1:30-ish: Just like The Fault in Our Stars seemed to encourage audiences of a certain temperament to seek out their own cancer-stricken dreamboats, director Thea Sharrock’s Me Before You appears designed to make quadriplegia hopelessly romantic, telling of a kooky, free-spirited caretaker (Emilia Clarke’s Lou) who falls for her acerbic, paralyzed employer (Sam Claflin’s Will). With screenwriter Jojo Moyes adapting her own novel, this British tearjerker – an entree composed of equal parts wish-fulfillment fantasy and sentiment – is exactly as maudlin, gooey, and by-the-numbers as you’d expect; the instant that Lou mentions loving a pair of bumblebee-colored tights as a kid, you just know what gift Will’s gonna wind up bringing to her birthday party. But while the movie, for my tastes, is tediously formulaic and sometimes unspeakably insulting – its whole narrative hinges on the extent of Will’s physical pain, not one second of which we actually witness – the teen girls at my screening sure seemed to love it. And while I was praying for the wildly overscaled Clarke and her Groucho Marx eyebrows to just give it a rest already, I’ll admit that, as a Game of Thrones fan, it was still frequently a relief to see her in a present-day setting laughing and happy and a little bit tipsy. Sharrock’s outing may not be the pleasant break you yourself want, but Me Before You must certainly have been the break Emilia Clarke needed – even if, during the film’s more cloying passages and insufferable pop ballads, I’ve rarely so longed for the appearance of a dragon.

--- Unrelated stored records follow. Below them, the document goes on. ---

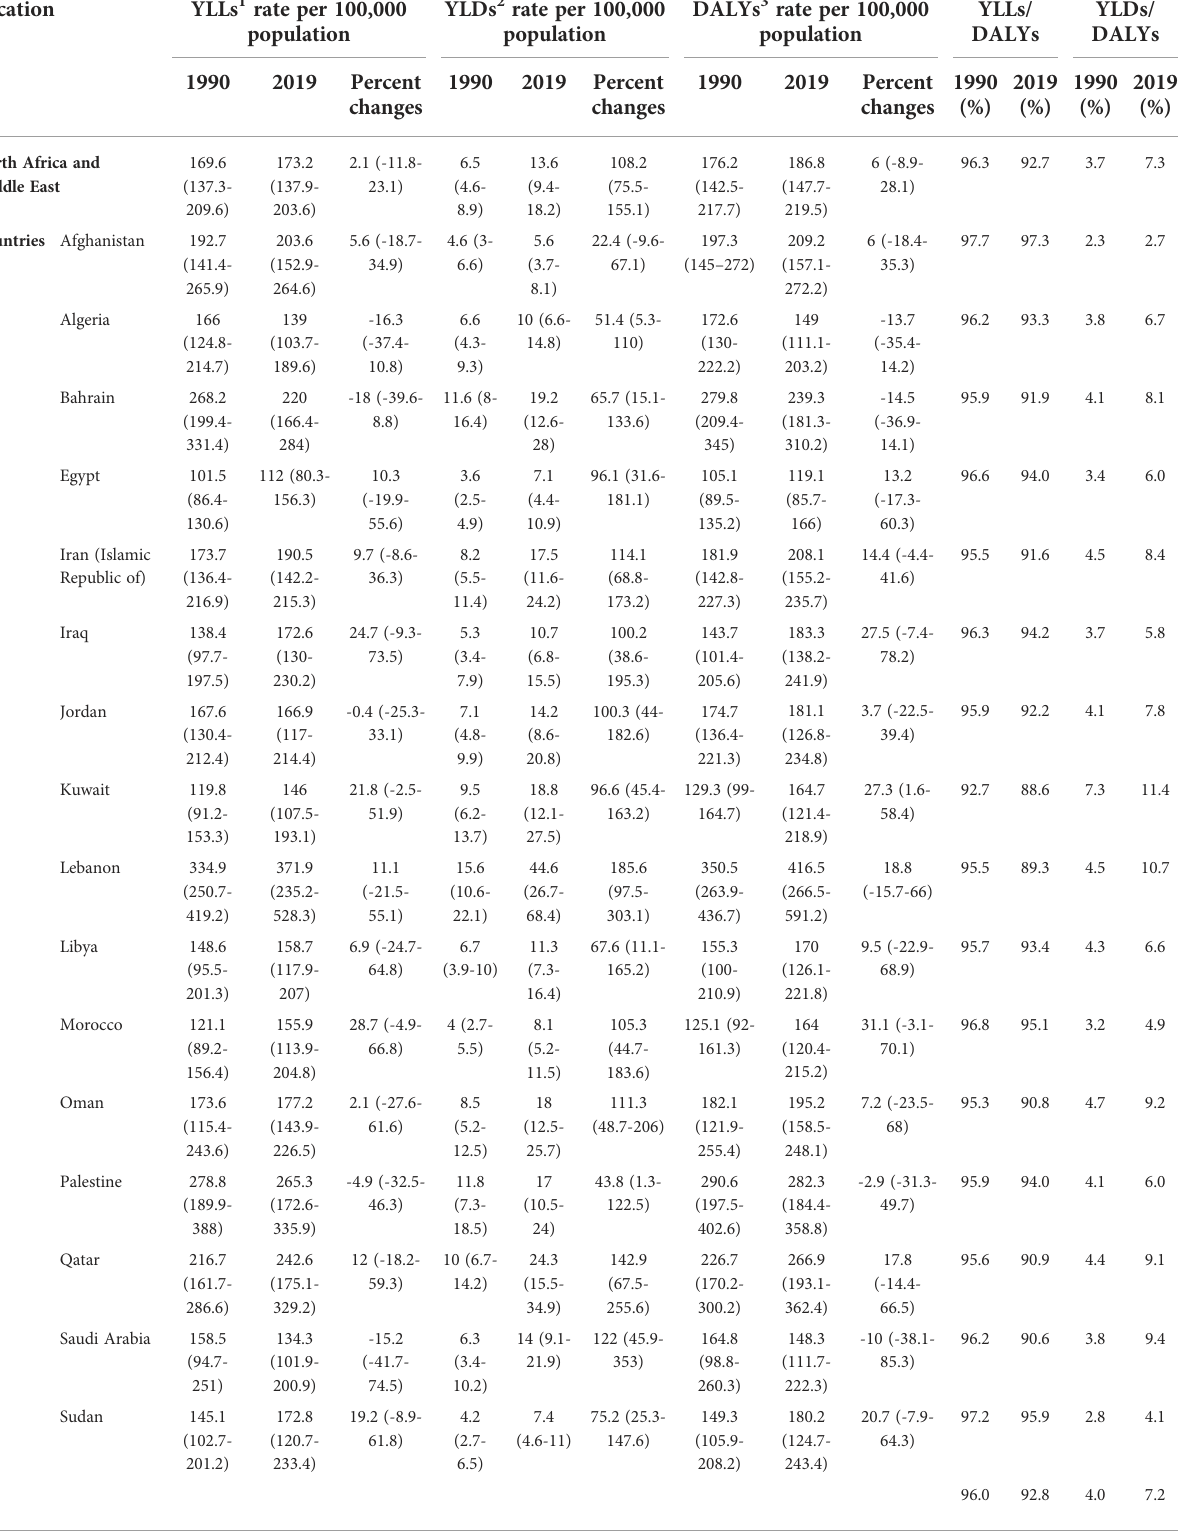
TABLE 2 Age-standardized YLLs, YLDs, and DALYs rate (95% UI) due to prostate cancer in 1990 and 2019 and their percent changes along with YLLs/DALYs and YLDs/DALYs.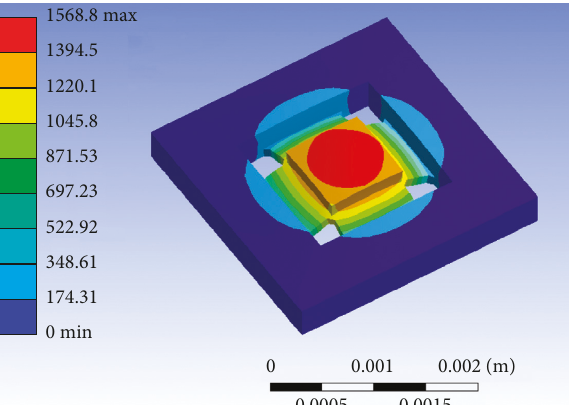
Figure 6: First mode simulation of the High-G MEMS accelerometer structure.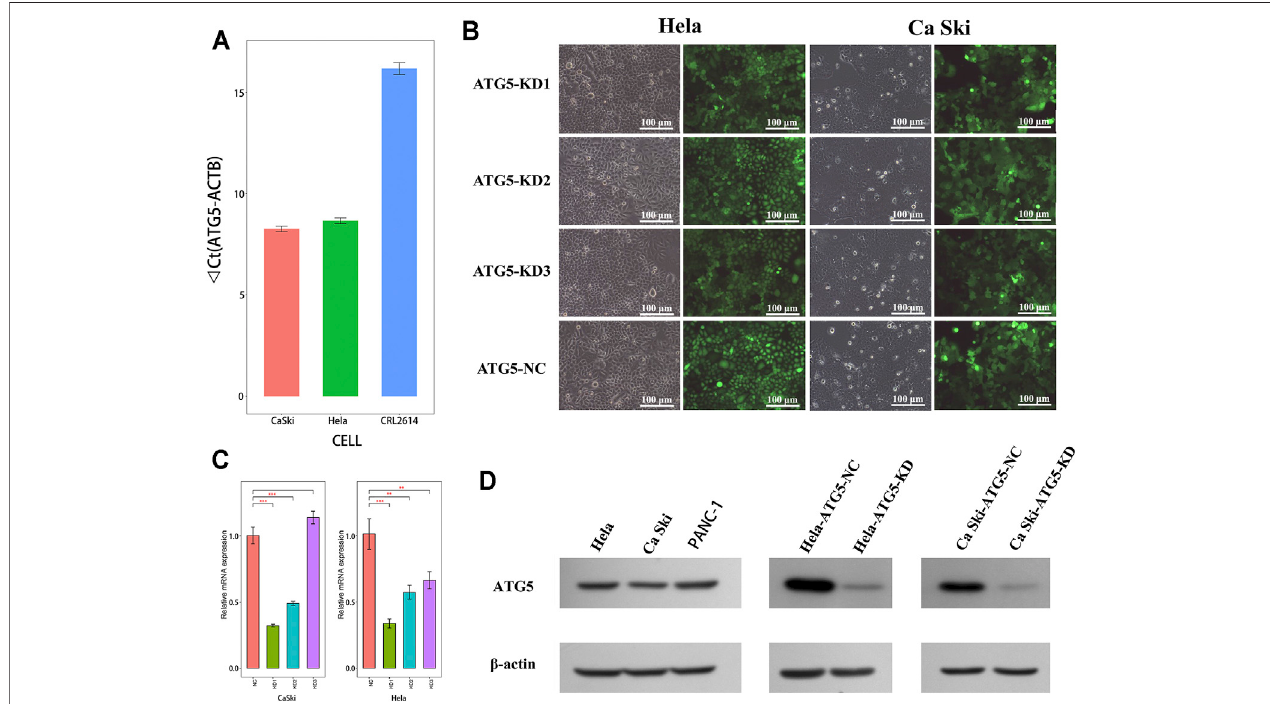
FIGURE 8 | Expression of ATG5 in cervical cancer cell lines (A) The expression of ATG5 mRNA was detected in Hela and Ca Ski (B) After 72 h infection, Hela and CaSkicellswithgreen fl uorescencewerethecellsthattransfectedplasmidsuccessfully.Magni fi cation × 100 (C) mRNAexpressionofATG5wassigni fi cantlyinhibitedby ATG5-RNAicomparedwiththecontrolgroup.Errorbarsrepresent ± SD.* p < 0.05,** p < 0.01,*** p < 0.001 (D) ProteinexpressionofATG5couldbedetectedinHelaand CaSki,andwassigni fi cantlydownregulatedbyATG5-RNAiinHela-ATG5-KDandCaSki-ATG5-KDcellscomparedwiththecontrolgroup.PANC-1wasusedasa positive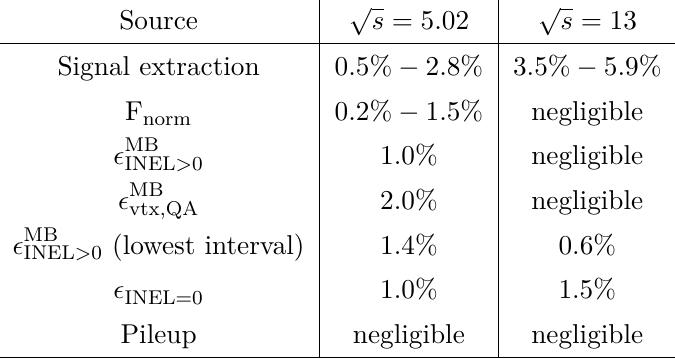
Table 4 . The summary of systematic uncertainties for relative J /ψ yield measurements.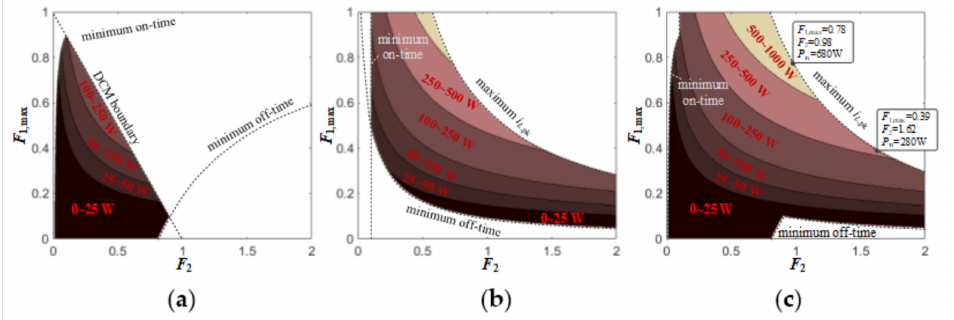
Figure 10. Input power with consideration of minimum on/off times and current stress. ( a ) VoT control to achieve DCM; ( b ) CoT control to achieve CRM; ( c ) TACC control to achieve mixed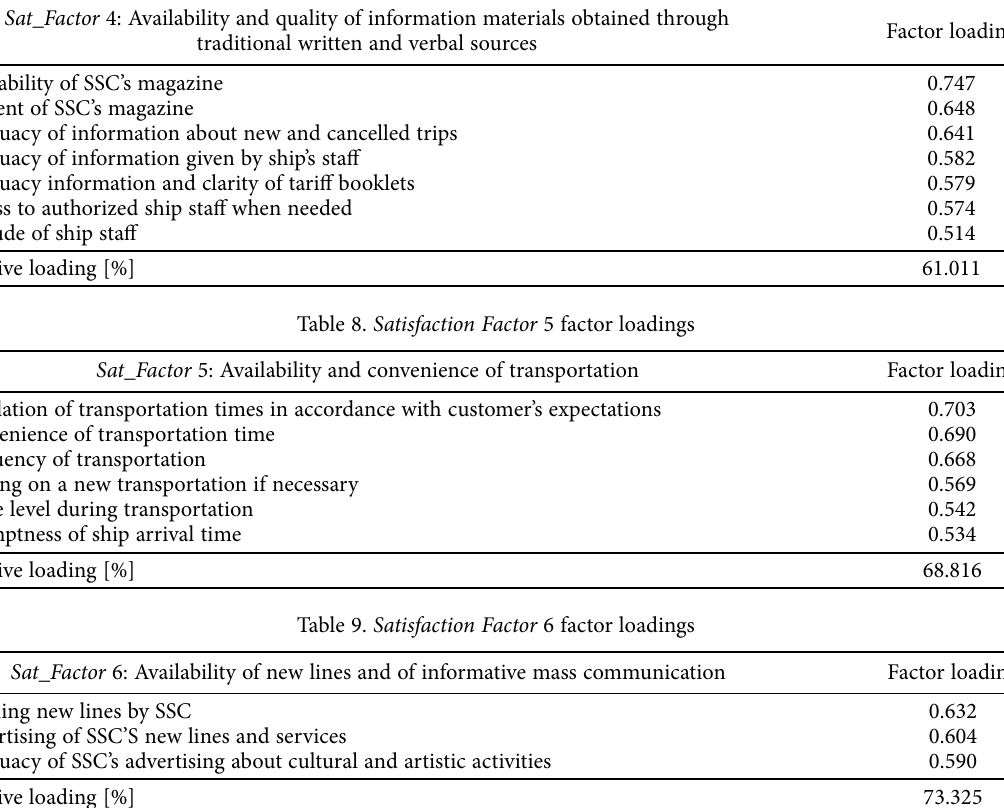
Table 7. Satisfaction Factor 4 factor loadings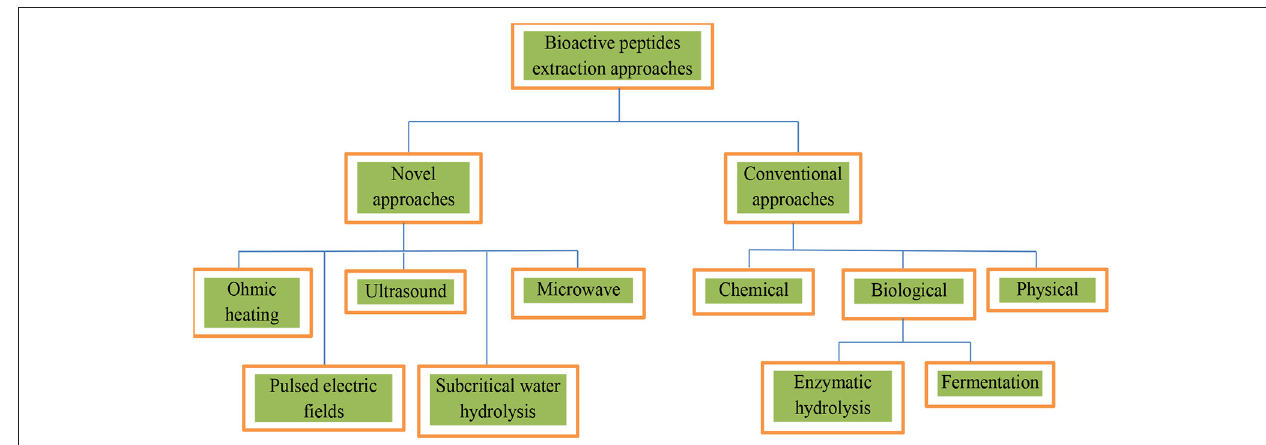
FIGURE 1 | Scheme for extracting bioactive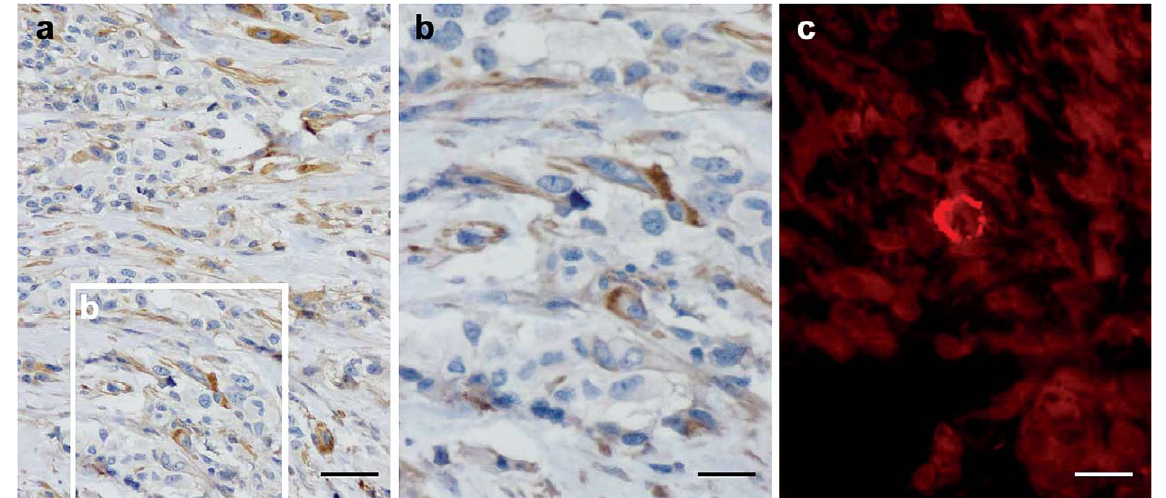
Fig. 1. Immunohistochemical and immunofluorescence analysis of CD133 expression in rhabdomyosarcomas tissues. Both IHC (a, b) and IF (c) revealed membranous CD133 positivity in only small number of tumor cells. Nonspecific cytoplasmic positivity was revealed in a significant proportion of tumor cells (a, b). Immunohistochemistry with Gill’s hematoxylin counterstain (a, b); indirect immunofluorescence using TRITC-labeled secondary antibody (c). Bars, 100 (cid:1) m (a), 50 (cid:1) m (b), 50 (cid:1) m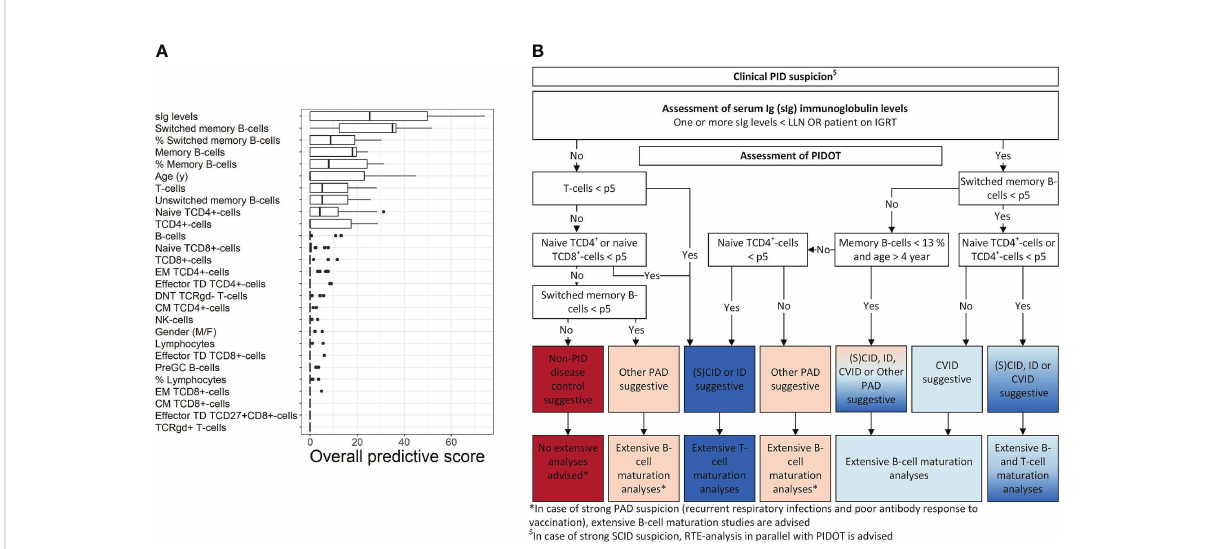
FIGURE 3 PIDOT decision-tree algorithm. Using supervised machine learning, pruned decision trees were trained with 24 FCM-based PIDOT features supplemented with age- sex- and/or the age-adjusted serum Ig levels (including IgG, IgG 2 , IgG 3 , IgA, and IgM, in case no IGRT at time of basic immunological screening) of non-PID disease controls and lymphoid-PID patient samples. (A) Box plots of the overall importance score values of the individual (discriminating) features for distinguishing of lymphoid-PID (subtypes) vs. non-PID disease controls. Only the importance score values of the pruned decision trees with cross-validated balanced accuracy ≥ 80% are shown. Adding models with a lower balanced accuracy did not impact the importance score values of the individual features. The boundaries of the box plots represent the 25th and 75th percentiles. A black vertical line indicates the median. (B) Decision-tree algorithm for early PID screening of lymphoid-PID to guide (more) extensive fl ow cytometry. CM, central memory; non-PID DCs, non-PID disease controls; DNT, double-negative T cells; EM, effector memory; CID, combined immunode fi ciency; CVID, common variable immunode fi ciency; sIg, serum immunoglobulin; ID: immune dysregulation; NK, natural killer; PAD, predominantly antibody de fi ciency; SCID, severe combined immunode fi ciency; TCR, T-cell receptor; TD, terminal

4:15-ish: For proof that Laura Linney can do anything, I’d almost recommend checking out Teenage Mutant Ninja Turtles: Out of the Shadows just for the climactic scene of her NYC police chief handing the reptiles the key to the city, and Linney somehow not breaking character to roll her eyes and tell director Dave Green, “I’m sorry, I just ... I just can’t.” Now that’s professionalism. As for the grim sugar rush that is TMNT:OOTS, it’s just more of the same: spine-crushing action, incoherent editing, lazy end-of-the-world plotting, a startling amount of fatalities and profanities, and bum jokes out of Michael Bay’s putrid handbook, but this time with Megan Fox meeting her vacuous-hottie match in Stephen Amell’s insipid Casey Jones. Early in the film, Tyler Perry (!) is forced to exclaim, “Eliminate those turtles!” Never before have I felt so connected to Tyler Perry.
6:20-ish: Real food at last. Even though, after Ninja Turtles, it’s really my brain that’s starving.